Au Soudan du Sud, enfin, la JICA a achevé en 2022 le Freedom Bridge, symbole de résilience après des années de conflits et de perturbations liées à la pandémie.
(Le pont Matadi traverse le fleuve Congo en République démocratique du Congo/Photo : JICA, Kuno Shinichi)
Takahashi Motoki insiste sur l’importance d’une compréhension réciproque dans les relations entre le Japon et l’Afrique, encourageant davantage de personnes des deux régions à mieux se connaître. Selon lui, cette conscience mutuelle renforce la sécurité du Japon lui-même. Il évoque, dans cette perspective, le soutien apporté à l’archipel après le grand tremblement de terre de l’est du pays en 2011 lorsque des équipes de secours ont été dépêchées depuis l’Afrique du Sud et que 31 pays africains ont offert une aide aux zones sinistrées.

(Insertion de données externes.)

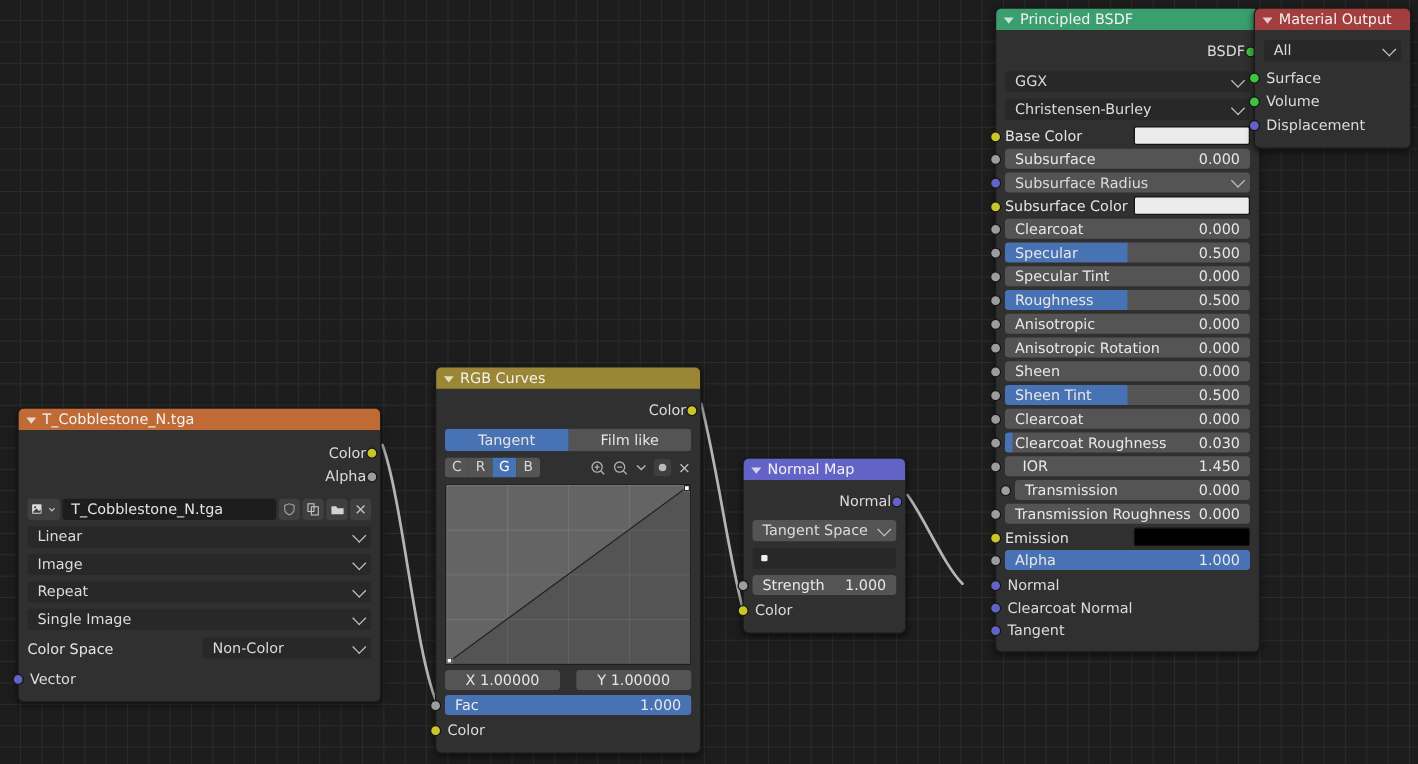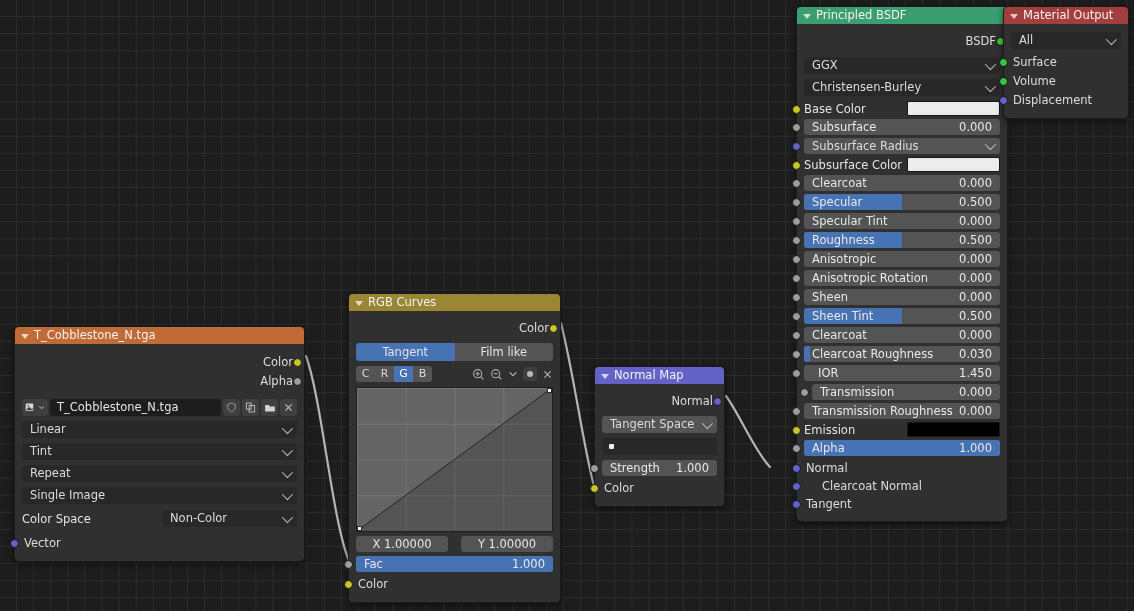--- a/index.html
+++ b/index.html
@@ -211,7 +211,7 @@
       </div>
       <div style="margin:5px 7px 0 7px;">
         <div class="drop">
-          <span>Tint</span>
+          <span>Image</span>
           <span class="chev"></span>
         </div>
       </div>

La Conférence internationale de Tokyo sur le développement de l’Afrique (TICAD), une initiative dirigée par le Japon, a permis la mise en place de nombreux programmes d’appui, contribuant à bâtir un partenariat solide entre le Japon et l’Afrique. Le professeur décrit la TICAD comme un « atout diplomatique du Japon », reflétant la manière dont le parcours historique unique du pays continue d’offrir des enseignements significatifs et des stratégies pratiques à travers l’Afrique et au-delà.